原文节选:
——

记一次用Python统计全国女性Size

前言

最近闲来无事，又正好在学习Python数据分析统计，于是便萌生一种想法：统计京东购买记录，分析全国女性平均Size

准备工作

首先查询京东网站，输入查询内容xz，查到87万+商品
购买size可以在评论区找到（就摆在那儿，那也太简单了，后面才知道我想多了。。。）
先看域名，发现每一个域名的构成都是https://item.jd.com/然后加一串数字.html，经验告诉我，这串数字一定是商品id。
找id的话就要到搜索页面找了，果然，在分析搜索页面之后，发现id就躺在静态页面中。
思路有了，准备写代码。。。

开始码代码

第一步当然是获取id了，通过分析搜索域名（不得不说jd的反爬机制，唉，这里不好评价，自行体会，分析过程如下。）
需要注意的就是keyword，wq（全拼），还有后面的page和s，这几个参数是改变的

keyword传入商品名称，wq传入商品全拼，page传入商品页（jd是按照奇数排序）,s的话，需要计算，见代码。

——

数据摘录:
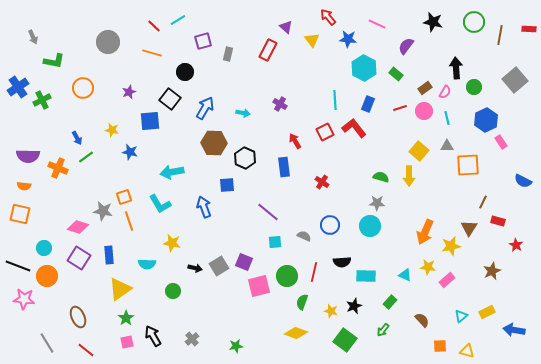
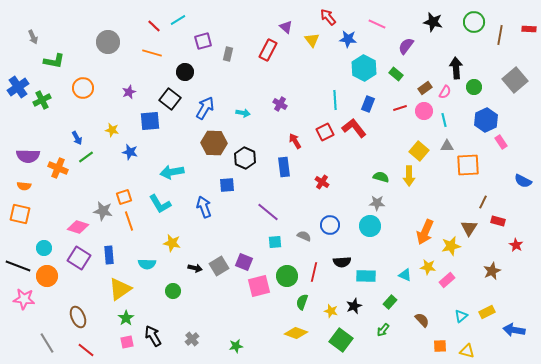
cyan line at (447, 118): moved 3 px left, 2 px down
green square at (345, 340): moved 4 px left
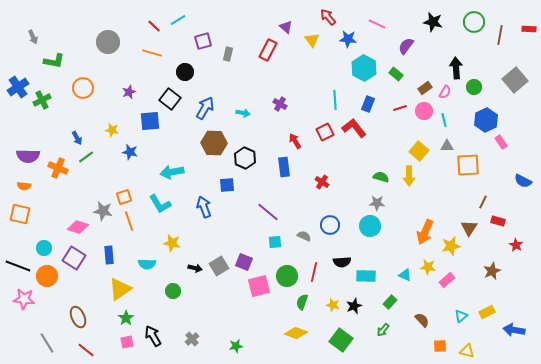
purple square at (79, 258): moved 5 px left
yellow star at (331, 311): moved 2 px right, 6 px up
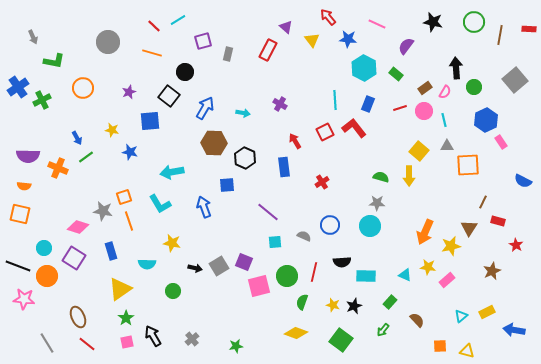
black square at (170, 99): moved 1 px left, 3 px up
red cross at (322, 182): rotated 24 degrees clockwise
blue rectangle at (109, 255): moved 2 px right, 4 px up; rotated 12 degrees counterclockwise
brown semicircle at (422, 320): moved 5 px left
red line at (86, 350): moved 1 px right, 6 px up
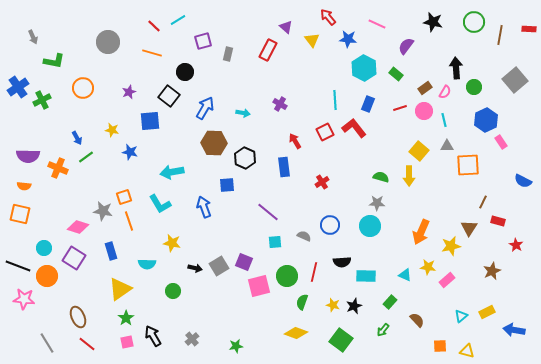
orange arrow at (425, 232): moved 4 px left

——

任务要求: 把节选里从“记一次用Python统计全国女性Size”开始、到“我，这串数字一定是商品id。”结束的那段原话一字不改地抄下来。 上面的记录是单独的材料，跟节选没有关系。

参考答案:
记一次用Python统计全国女性Size

前言

最近闲来无事，又正好在学习Python数据分析统计，于是便萌生一种想法：统计京东购买记录，分析全国女性平均Size

准备工作

首先查询京东网站，输入查询内容xz，查到87万+商品
购买size可以在评论区找到（就摆在那儿，那也太简单了，后面才知道我想多了。。。）
先看域名，发现每一个域名的构成都是https://item.jd.com/然后加一串数字.html，经验告诉我，这串数字一定是商品id。